Monday, May 19, 2014

Mandatory Meandering

Moving, shifting, ever changing through this journey of life, acquiring scar tissue and bruises and happiness and sadness, all sides of the dodecahedron looking shape we call life, twelve faces for each month of each year that we exist.

What motivates us? What pushes us out of our comfort zones and into places we feared to ever enter? What cradles us in moments of mental agony, when we feel that continuing to breathe cannot be possible? Why is it that most of us push on to an eventual demise, sometimes forgetting that it exists, that life will cease to be at any given time? Ernest Hemingway, my literary lover, said that "it is good to have an end to journey toward; but it is the journey that matters, in the end". We all are journeying to our ends, but are we taking the journey itself for granted?

It is difficult during moments of any sort of pain to see any light. The window to one's soul during these moments have their blinds shut tight, so tight that not even the tiniest of sun rays can enter to brighten up their days. In this instance one can fail to see the beauty in the world, one fails to remember their part in the world and the reason for the continuation of their journey. One eventually pulls through, but most of the time one does not. One might then get caught in a vicious cycle of self-hatred, of self-mutilation both in the physical and mental sense, and they may fall short of ever being able to reach the blind's drawstrings.
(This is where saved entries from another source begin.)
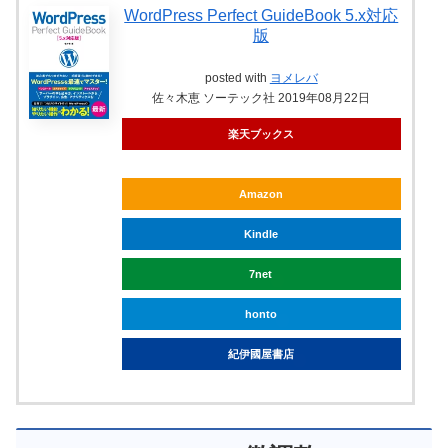
WordPress Perfect GuideBook 5.x対応
版
posted with
ヨメレバ
佐々木恵 ソーテック社 2019年08月22日
楽天ブックス
Amazon
Kindle
7net
honto
紀伊國屋書店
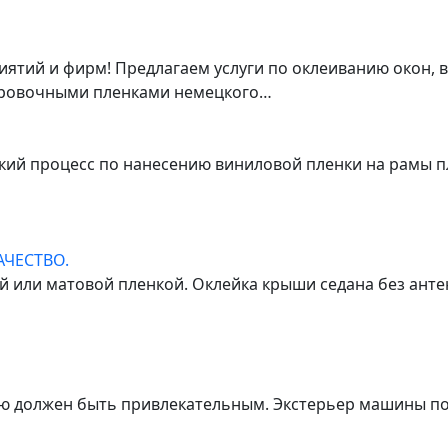
тий и фирм! Предлагаем услуги по оклеиванию окон, в
ировочными пленками немецкого…
ский процесс по нанесению виниловой пленки на рамы 
ЧЕСТВО.
 или матовой пленкой. Оклейка крыши седана без анте
ю должен быть привлекательным. Экстерьер машины по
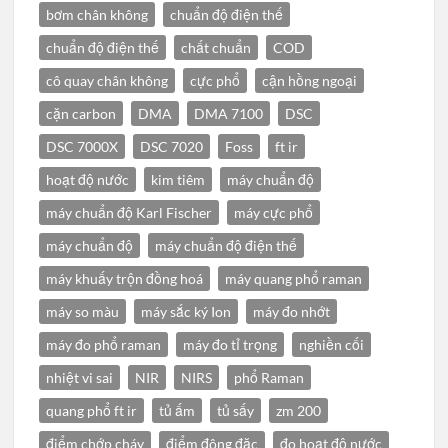
bơm chân không
chuẩn độ điện thế
chuẩn độ điện thế
chất chuẩn
COD
cô quay chân không
cực phổ
cận hồng ngoại
cặn carbon
DMA
DMA 7100
DSC
DSC 7000X
DSC 7020
Foss
ft ir
hoạt độ nước
kim tiêm
máy chuẩn độ
máy chuẩn độ Karl Fischer
máy cực phổ
máy chuẩn độ
máy chuẩn độ điện thế
máy khuấy trộn đồng hoá
máy quang phổ raman
máy so màu
máy sắc ký Ion
máy đo nhớt
máy đo phổ raman
máy đo tỉ trọng
nghiền cối
nhiệt vi sai
NIR
NIRS
phổ Raman
quang phổ ft ir
tủ ấm
tủ sấy
zm 200
điểm chớp cháy
điểm đông đặc
đo hoạt độ nước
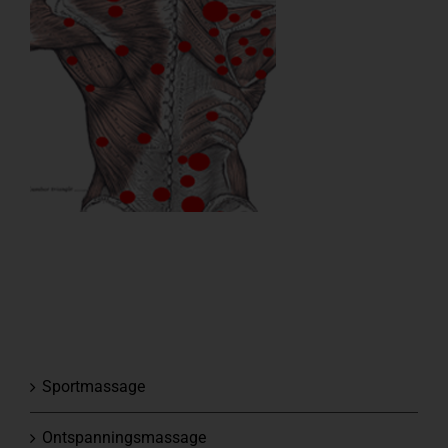
Sportmassage
Ontspanningsmassage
But we are mandatory. Each one of us. We each teach one another though most of us loathe the idea of school and teachers. We each teach each others lessons though most of us set bad examples. Jeffrey Dahmer taught me not to drug men and bring them back home to my apartment and eat them. Alan Grant taught me never to tour a park populated by live dinosaurs. Carl Denham taught me never to set sail towards Skull Island and on the off chance that I do, to never capture King Kong and bring him back to my hometown. Pinocchio taught me never to want to become a politician in the event of having an extended nose with larger nostrils during the flu season. Every day I am taught something on Tumblr, whether it is to love my body, to hate those who exploit and abuse animals, and to feed bees that appear to be dying sweet water to rejuvenate them. Tumblr also teaches me not to use it around others in the event that a pornographic gif pops up and dances on my phone screen beyond my control, but that is beside the point.
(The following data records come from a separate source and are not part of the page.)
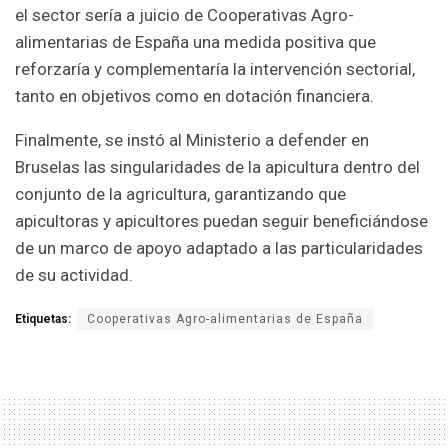
el sector sería a juicio de Cooperativas Agro-
alimentarias de España una medida positiva que
reforzaría y complementaría la intervención sectorial,
tanto en objetivos como en dotación financiera.
Finalmente, se instó al Ministerio a defender en
Bruselas las singularidades de la apicultura dentro del
conjunto de la agricultura, garantizando que
apicultoras y apicultores puedan seguir beneficiándose
de un marco de apoyo adaptado a las particularidades
de su actividad.
Etiquetas:
Cooperativas Agro-alimentarias de España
The point is that just like atoms, just like the molecules that make us up, we make up one another. We are crucial to the existence of others, which is why most of us require relationships to thrive, not romantic relationships necessarily. But everyone has someone, even that homeless man down the road who feeds pigeons his scraps even though he needs them to survive himself. The ocean will never feel fulfilled unless it touches daily the sand and fondles its many shells and bathes with its human visitors. The air cannot itself breathe unless it blows through the trees and tickles its many leaves, and it laughs with them and blows off through the branches of many other trees.

We are all interconnected, and though  people discriminate against the internet for taking away our lives, we should rejoice it for allowing us to meander mandatorily in a free manner, and to a larger audience.